- Oct 10, 2009
What If We Fail in Afghanistan?
Posted by Steve Coll
Last week, I found myself at yet another think tank-type meeting about Afghan policy choices. Toward the end, one of the participants, who had long experience in government, asked a deceptively simple question: What would happen if we failed?
First, the question requires a definition of failure. As I’ve argued, in my view, a purpose of American policy in Afghanistan ought to be to prevent a second coercive Taliban revolution in that country, not only because it would bring misery to Afghans (and, not incidentally, Afghan women) but because it would jeopardize American interests, such as our security against Al Qaeda’s ambitions and our (understandable) desire to see nuclear-armed Pakistan free itself from the threat of revolutionary Islamist insurgents. So, then, a definition of failure would be a redux of Taliban revolution in Afghanistan—a revolution that took control of traditional Taliban strongholds such as Kandahar and Khost, and that perhaps succeeded in Kabul as well. Such an outcome is conceivable if the Obama Administration does not discover the will and intelligence to craft a successful political-military strategy to prevent the Afghan Taliban from achieving its announced goals, which essentially involve the restoration of the Afghan state they presided over during the nineteen-nineties, which was formally known as the Islamic Emirate of Afghanistan.
What would be the consequences of a second Islamic Emirate? My scenarios here are intended analytically, as a first-draft straw-man forecast:
The Nineties Afghan Civil War on Steroids: Even if the international community gave up on Afghanistan and withdrew, as it did from Somalia during the early nineties, it is inconceivable that the Taliban could triumph in the country completely and provide a regime (however perverse) of stability. About half of Afghanistan’s population is Pashtun, from which the Taliban draw their strength. Much of the country’s non-Pashtun population ardently opposes the Taliban. In the humiliating circumstances that would attend American failure, those in the West who now promote “counterterrorism,” “realist,” and “cost-effective” strategies in the region would probably endorse, in effect, a nineties redux—which would amount to a prescription for more Afghan civil war. A rump “legitimate” Afghan government dominated by ethnic Tajiks and Uzbeks would find arms and money from India, Iran, and perhaps Russia, Europe and the United States. This would likely produce a long-running civil war between northern, Tajik-dominated ethnic militias and the Pashtun-dominated Taliban. Tens of thousands of Afghans would likely perish in this conflict and from the pervasive poverty it would produce; many more Afghans would return as refugees to Pakistan, contributing to that country’s instability.

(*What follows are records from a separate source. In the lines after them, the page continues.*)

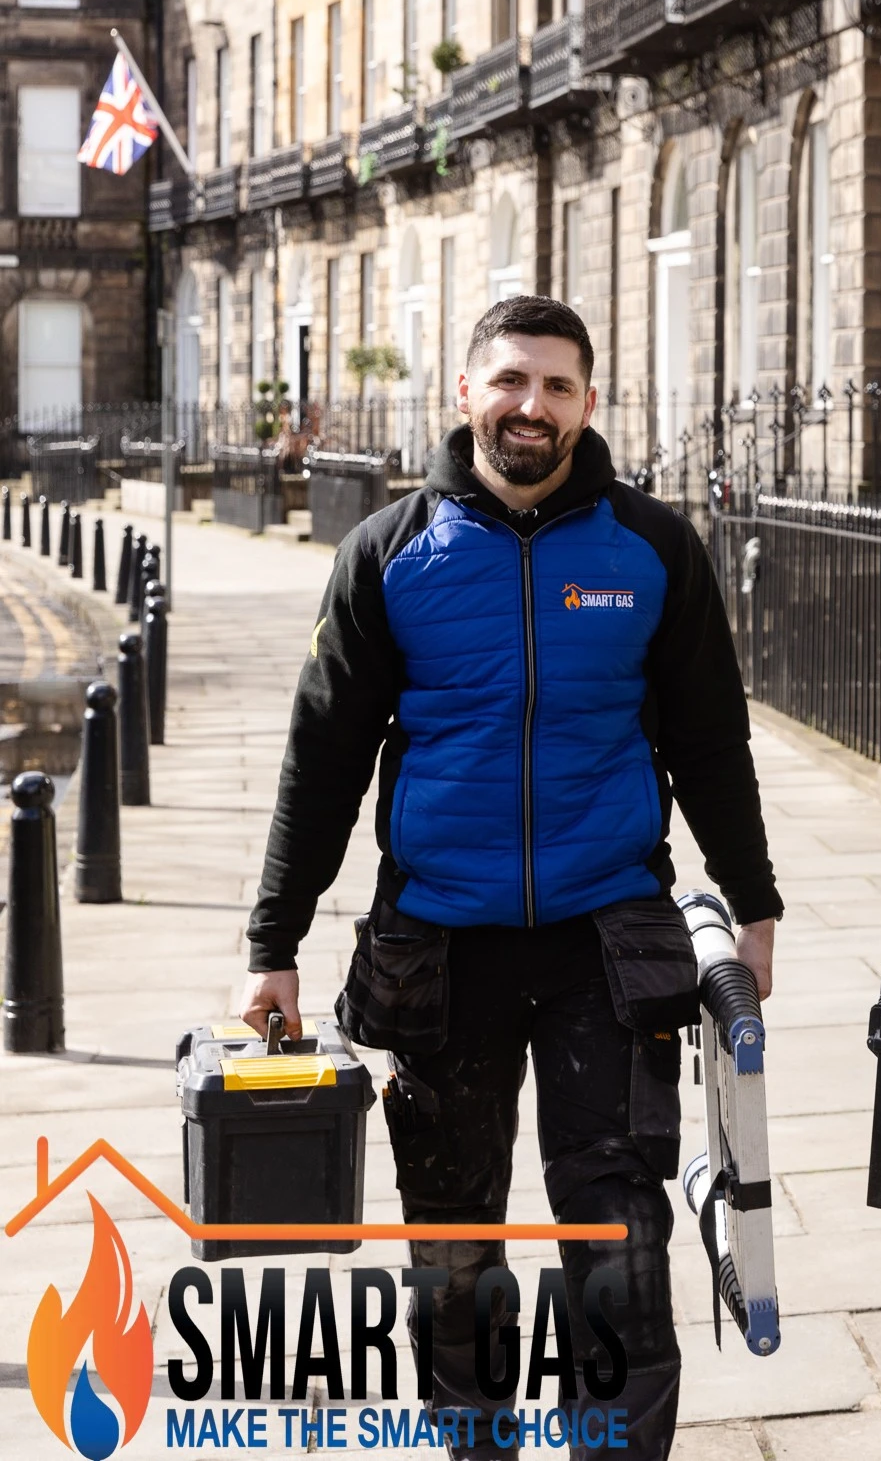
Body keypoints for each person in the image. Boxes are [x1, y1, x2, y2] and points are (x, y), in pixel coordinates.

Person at [239, 294, 782, 1461]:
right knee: (452, 1245)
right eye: (509, 380)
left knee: (619, 1243)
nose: (530, 405)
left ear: (590, 402)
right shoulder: (387, 554)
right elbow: (322, 756)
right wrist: (273, 942)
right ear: (464, 392)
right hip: (439, 948)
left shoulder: (652, 548)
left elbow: (708, 739)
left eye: (555, 385)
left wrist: (757, 903)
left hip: (609, 941)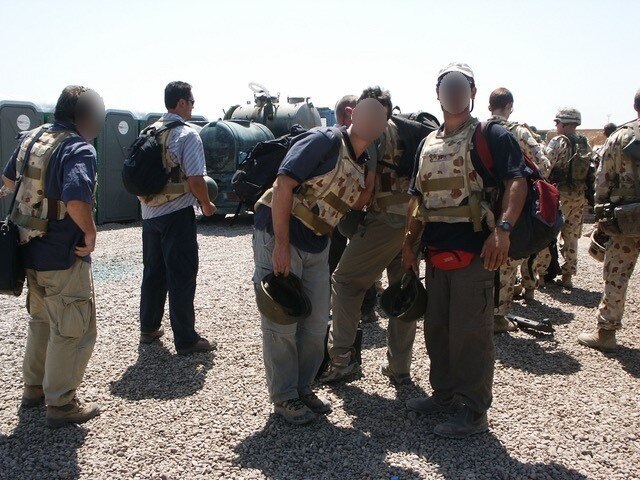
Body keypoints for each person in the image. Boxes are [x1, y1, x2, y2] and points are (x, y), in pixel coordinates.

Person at [403, 63, 528, 438]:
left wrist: (503, 231)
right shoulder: (427, 143)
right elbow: (416, 200)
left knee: (470, 333)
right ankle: (443, 394)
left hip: (477, 251)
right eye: (447, 86)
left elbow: (516, 181)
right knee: (438, 329)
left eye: (461, 86)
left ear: (472, 92)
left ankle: (474, 412)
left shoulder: (491, 134)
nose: (454, 92)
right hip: (436, 253)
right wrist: (408, 246)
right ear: (437, 93)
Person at [252, 98, 388, 425]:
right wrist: (280, 247)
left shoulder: (365, 158)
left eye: (379, 120)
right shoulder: (324, 140)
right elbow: (283, 184)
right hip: (281, 232)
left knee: (314, 325)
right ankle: (284, 396)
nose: (372, 123)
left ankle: (302, 387)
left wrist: (371, 179)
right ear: (353, 115)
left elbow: (353, 201)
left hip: (318, 240)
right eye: (367, 115)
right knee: (282, 321)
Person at [2, 86, 104, 427]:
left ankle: (34, 390)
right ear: (83, 116)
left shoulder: (31, 139)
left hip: (26, 250)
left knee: (41, 322)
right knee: (73, 330)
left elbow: (6, 180)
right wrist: (90, 233)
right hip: (62, 254)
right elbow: (76, 200)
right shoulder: (78, 148)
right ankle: (60, 404)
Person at [321, 86, 423, 385]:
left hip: (385, 222)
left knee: (345, 280)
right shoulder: (408, 132)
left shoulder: (375, 134)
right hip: (412, 220)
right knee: (402, 289)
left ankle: (341, 358)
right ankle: (399, 367)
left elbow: (365, 191)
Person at [138, 81, 217, 355]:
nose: (193, 106)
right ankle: (186, 339)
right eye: (192, 102)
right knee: (182, 275)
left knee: (153, 272)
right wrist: (206, 204)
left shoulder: (148, 131)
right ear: (182, 103)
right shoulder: (187, 135)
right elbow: (196, 179)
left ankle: (148, 328)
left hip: (149, 214)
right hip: (176, 214)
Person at [578, 89, 640, 351]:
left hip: (626, 220)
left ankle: (606, 334)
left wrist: (601, 216)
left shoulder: (621, 136)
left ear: (635, 106)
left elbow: (603, 180)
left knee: (616, 274)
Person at [487, 87, 551, 331]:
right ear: (510, 106)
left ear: (489, 105)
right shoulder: (518, 131)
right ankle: (497, 317)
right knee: (508, 257)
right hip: (512, 203)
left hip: (481, 203)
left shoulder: (478, 130)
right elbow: (544, 164)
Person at [327, 95, 379, 323]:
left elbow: (368, 184)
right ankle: (361, 308)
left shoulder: (361, 141)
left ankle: (361, 307)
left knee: (343, 258)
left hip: (348, 210)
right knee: (355, 260)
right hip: (353, 209)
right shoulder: (350, 139)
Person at [545, 107, 594, 288]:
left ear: (564, 124)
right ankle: (568, 276)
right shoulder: (585, 144)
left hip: (559, 196)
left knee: (548, 234)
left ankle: (542, 275)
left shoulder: (558, 142)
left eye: (557, 123)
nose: (556, 126)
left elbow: (545, 166)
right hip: (579, 196)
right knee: (572, 237)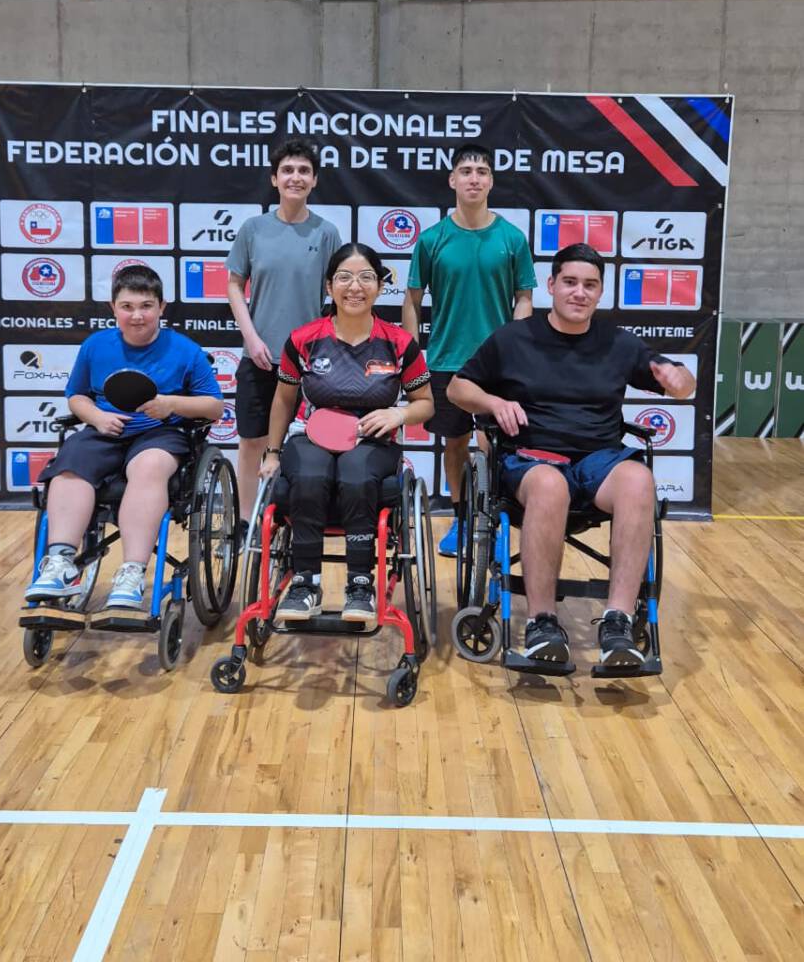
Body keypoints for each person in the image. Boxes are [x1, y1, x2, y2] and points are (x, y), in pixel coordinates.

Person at [447, 242, 696, 668]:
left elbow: (683, 383)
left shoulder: (618, 343)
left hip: (599, 461)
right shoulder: (514, 338)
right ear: (551, 285)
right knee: (550, 485)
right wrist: (493, 403)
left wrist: (680, 380)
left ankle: (617, 622)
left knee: (638, 480)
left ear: (600, 292)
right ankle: (542, 622)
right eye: (570, 282)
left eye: (590, 285)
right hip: (531, 459)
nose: (579, 293)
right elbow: (457, 388)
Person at [24, 264, 223, 610]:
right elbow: (76, 396)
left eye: (146, 306)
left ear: (162, 307)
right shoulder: (96, 345)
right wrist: (96, 417)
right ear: (113, 308)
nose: (137, 316)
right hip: (105, 430)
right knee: (71, 463)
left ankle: (131, 572)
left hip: (161, 433)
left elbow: (214, 406)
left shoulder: (186, 350)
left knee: (148, 467)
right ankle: (60, 564)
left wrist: (170, 404)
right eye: (127, 306)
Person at [260, 243, 433, 625]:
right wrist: (272, 453)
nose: (355, 287)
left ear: (380, 286)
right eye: (345, 278)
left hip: (374, 440)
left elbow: (425, 403)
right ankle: (305, 583)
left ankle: (360, 584)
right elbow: (284, 398)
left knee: (356, 473)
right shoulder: (303, 339)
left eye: (366, 277)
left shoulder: (399, 343)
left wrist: (398, 413)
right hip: (311, 435)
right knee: (309, 474)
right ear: (329, 286)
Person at [402, 142, 536, 556]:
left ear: (491, 181)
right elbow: (412, 300)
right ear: (452, 180)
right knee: (456, 443)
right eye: (466, 171)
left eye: (481, 171)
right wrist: (412, 357)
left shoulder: (512, 238)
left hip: (498, 366)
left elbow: (524, 298)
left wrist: (517, 349)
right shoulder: (432, 240)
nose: (474, 178)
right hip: (446, 360)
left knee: (493, 445)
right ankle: (462, 521)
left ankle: (490, 521)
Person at [226, 138, 342, 537]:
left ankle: (291, 521)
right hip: (259, 357)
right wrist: (252, 338)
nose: (296, 177)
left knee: (304, 447)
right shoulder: (253, 229)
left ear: (314, 180)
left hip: (310, 363)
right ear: (274, 179)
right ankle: (246, 524)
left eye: (304, 171)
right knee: (251, 442)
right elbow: (234, 285)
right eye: (288, 170)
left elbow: (339, 295)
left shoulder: (327, 233)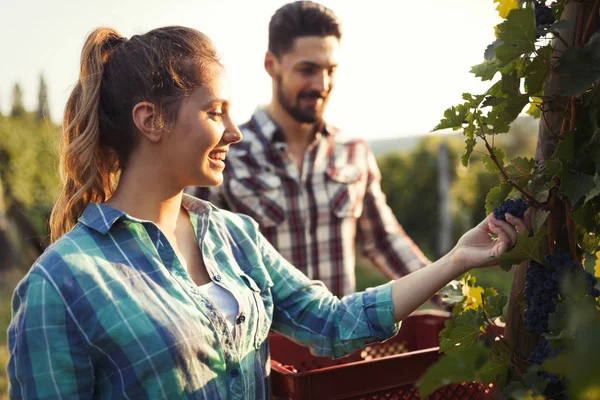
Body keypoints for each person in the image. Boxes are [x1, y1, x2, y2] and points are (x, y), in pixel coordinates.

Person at [7, 26, 524, 400]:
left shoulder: (234, 237)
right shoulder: (61, 286)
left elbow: (333, 323)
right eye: (215, 112)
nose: (233, 132)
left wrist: (457, 259)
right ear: (151, 120)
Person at [186, 1, 436, 298]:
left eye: (330, 70)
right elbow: (191, 255)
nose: (322, 84)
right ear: (271, 65)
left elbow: (384, 242)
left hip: (344, 338)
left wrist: (458, 303)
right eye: (307, 70)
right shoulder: (224, 154)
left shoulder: (353, 151)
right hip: (264, 343)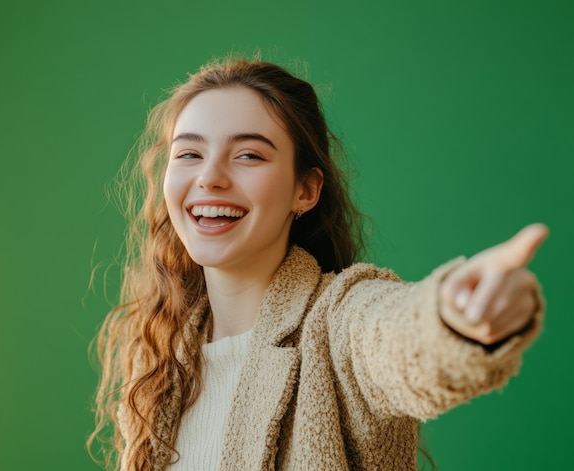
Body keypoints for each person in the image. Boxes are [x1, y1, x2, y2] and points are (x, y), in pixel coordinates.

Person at [88, 57, 547, 471]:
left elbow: (396, 335)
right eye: (189, 153)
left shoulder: (339, 322)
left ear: (304, 190)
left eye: (248, 154)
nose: (209, 177)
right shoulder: (161, 355)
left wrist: (454, 318)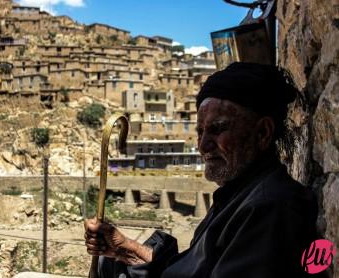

Momentum for a Taliban Revolution in Pakistan: If the Quetta Shura (Mullah Omar’s outfit, the former Islamic Emirate of Afghanistan, now in exile in Pakistan) regained power in Kandahar or Kabul, it would undoubtedly interpret its triumph as a ticket to further ambition in Pakistan. Al Qaeda’s leaders, if they survived American drone attacks, would encourage this narrative and support it as best they could. The Pakistani Taliban would likely be energized, armed and financed by the Afghan Taliban as they pursued their own revolutionary ambitions in Islamabad. In response, the international community would undoubtedly fall back in defense of the Pakistani constitutional state, such as it is. However, the West would find the Pakistan Army and its allies in Riyadh and perhaps even Beijing even more skeptical than they are now about the American-led agenda. In this scenario, as in the past, Pakistan’s generals would be tempted to negotiate an accommodation with the Taliban, Afghan and Pakistani alike, to the greatest possible extent, in defiance of Washington’s preferences. The net result might well be an increase in Islamist influence over the Pakistani nuclear arsenal, if not an outright loss of control.